O titular da Semma também adiantou que na referida área um espaço de 74 mil metros quadrados foi cedido para a construção do Centro de Gestão Ambiental de Parauapebas, que contará também com parque infantil e jardim botânico.

Workshop

O resultado do levantamento mencionado por André Rosa foi apresentado durante um workshop, realizado na Ufra, na sexta-feira (12), que contou com a presença de alunos e professores da universidade e de representantes dos órgãos parceiros. Com o tema “Áreas verdes urbanas: Uma proposta de conservação”, o workshop possibilitou a apresentação de várias propostas para uso dessas áreas.

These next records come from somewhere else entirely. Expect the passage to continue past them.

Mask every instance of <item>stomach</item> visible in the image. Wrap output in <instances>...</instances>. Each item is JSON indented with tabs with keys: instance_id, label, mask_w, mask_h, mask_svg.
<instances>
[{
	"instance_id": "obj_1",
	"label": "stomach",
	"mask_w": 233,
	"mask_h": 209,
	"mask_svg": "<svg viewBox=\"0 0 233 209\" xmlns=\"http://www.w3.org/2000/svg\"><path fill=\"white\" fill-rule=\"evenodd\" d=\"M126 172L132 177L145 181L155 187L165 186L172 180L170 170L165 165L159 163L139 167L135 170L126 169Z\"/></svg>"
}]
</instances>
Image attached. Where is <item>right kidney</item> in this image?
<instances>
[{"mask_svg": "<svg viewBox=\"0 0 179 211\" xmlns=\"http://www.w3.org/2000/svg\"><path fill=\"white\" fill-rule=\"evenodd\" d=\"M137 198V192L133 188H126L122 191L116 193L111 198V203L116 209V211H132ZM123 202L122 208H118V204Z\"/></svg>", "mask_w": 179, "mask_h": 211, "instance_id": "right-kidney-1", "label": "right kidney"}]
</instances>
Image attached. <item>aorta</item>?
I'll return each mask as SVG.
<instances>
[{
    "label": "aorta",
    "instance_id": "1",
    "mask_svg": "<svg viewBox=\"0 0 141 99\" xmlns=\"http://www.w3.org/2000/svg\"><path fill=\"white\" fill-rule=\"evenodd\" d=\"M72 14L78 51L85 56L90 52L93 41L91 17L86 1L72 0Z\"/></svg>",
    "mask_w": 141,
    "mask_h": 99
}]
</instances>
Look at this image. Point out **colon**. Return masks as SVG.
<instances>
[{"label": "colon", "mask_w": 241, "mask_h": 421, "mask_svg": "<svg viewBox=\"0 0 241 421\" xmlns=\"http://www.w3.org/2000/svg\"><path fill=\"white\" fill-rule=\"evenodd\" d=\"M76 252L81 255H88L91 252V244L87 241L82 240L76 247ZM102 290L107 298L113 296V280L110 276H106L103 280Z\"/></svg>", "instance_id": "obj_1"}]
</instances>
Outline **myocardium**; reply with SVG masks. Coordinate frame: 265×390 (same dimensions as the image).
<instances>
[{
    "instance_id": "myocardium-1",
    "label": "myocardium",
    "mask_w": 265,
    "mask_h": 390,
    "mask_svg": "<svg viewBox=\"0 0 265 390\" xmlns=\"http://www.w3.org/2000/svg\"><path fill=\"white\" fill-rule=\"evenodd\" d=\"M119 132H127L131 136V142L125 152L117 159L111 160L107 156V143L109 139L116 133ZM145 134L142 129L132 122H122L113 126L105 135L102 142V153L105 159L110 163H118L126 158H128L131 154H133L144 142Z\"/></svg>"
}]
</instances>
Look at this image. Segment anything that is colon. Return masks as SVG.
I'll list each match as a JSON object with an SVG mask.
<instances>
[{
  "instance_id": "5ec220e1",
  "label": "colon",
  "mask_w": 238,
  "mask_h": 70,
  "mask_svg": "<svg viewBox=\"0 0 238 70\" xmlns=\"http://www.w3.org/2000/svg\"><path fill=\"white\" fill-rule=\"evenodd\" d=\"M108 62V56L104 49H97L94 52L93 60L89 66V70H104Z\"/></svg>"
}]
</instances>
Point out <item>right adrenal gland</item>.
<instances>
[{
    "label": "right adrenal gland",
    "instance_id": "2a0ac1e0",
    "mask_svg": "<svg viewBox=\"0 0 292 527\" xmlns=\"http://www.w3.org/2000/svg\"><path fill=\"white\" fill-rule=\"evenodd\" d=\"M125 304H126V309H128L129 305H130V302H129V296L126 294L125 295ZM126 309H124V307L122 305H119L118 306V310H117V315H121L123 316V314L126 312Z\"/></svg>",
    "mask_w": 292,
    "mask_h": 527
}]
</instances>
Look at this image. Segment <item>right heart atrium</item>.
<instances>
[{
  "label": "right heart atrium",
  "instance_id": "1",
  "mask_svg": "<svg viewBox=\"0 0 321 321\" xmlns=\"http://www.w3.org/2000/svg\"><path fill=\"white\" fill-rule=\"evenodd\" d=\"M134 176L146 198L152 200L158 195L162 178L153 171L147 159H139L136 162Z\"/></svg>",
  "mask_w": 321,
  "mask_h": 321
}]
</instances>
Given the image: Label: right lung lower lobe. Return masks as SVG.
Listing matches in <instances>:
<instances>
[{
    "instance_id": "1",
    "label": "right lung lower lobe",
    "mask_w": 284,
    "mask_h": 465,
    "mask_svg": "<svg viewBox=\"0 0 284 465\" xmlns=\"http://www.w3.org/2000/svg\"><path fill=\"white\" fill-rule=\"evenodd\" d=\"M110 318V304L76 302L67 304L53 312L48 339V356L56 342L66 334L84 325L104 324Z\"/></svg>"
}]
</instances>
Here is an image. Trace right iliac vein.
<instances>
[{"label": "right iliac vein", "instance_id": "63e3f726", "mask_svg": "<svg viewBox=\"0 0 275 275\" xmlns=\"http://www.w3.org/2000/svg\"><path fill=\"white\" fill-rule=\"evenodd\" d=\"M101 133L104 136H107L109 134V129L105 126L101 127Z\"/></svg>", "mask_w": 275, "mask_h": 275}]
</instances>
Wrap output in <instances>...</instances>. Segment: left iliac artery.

“Nessas áreas verdes podemos ter pequenos museus, assim como espaços para o lazer e para estudos”, informou durante a sua fala na abertura do workshop a professora da Ufra, AndreaSiqueira Carvalho, que integra a equipe de coordenação do programa.

Frederico Drummond, do ICMbio, destacou a importância da participação dos acadêmicos nesse processo. “Todas as áreas de conservação que temos em nossa região foram criadas por órgãos de Brasília, não por um movimento regional. Essas que serão criadas dentro da área urbana serão frutos desse trabalho coletivo, do movimento local, e terá mais identidade”, destacou Frederico Drummond.

“Com essas ações de parceria, estamos fortalecendo as ações de conservação ambiental. O governo municipal está empenhado em trabalhar para alcançar o desenvolvimento do município, causando o mínimo possível de degradação ambiental”, reforçou André Rosa.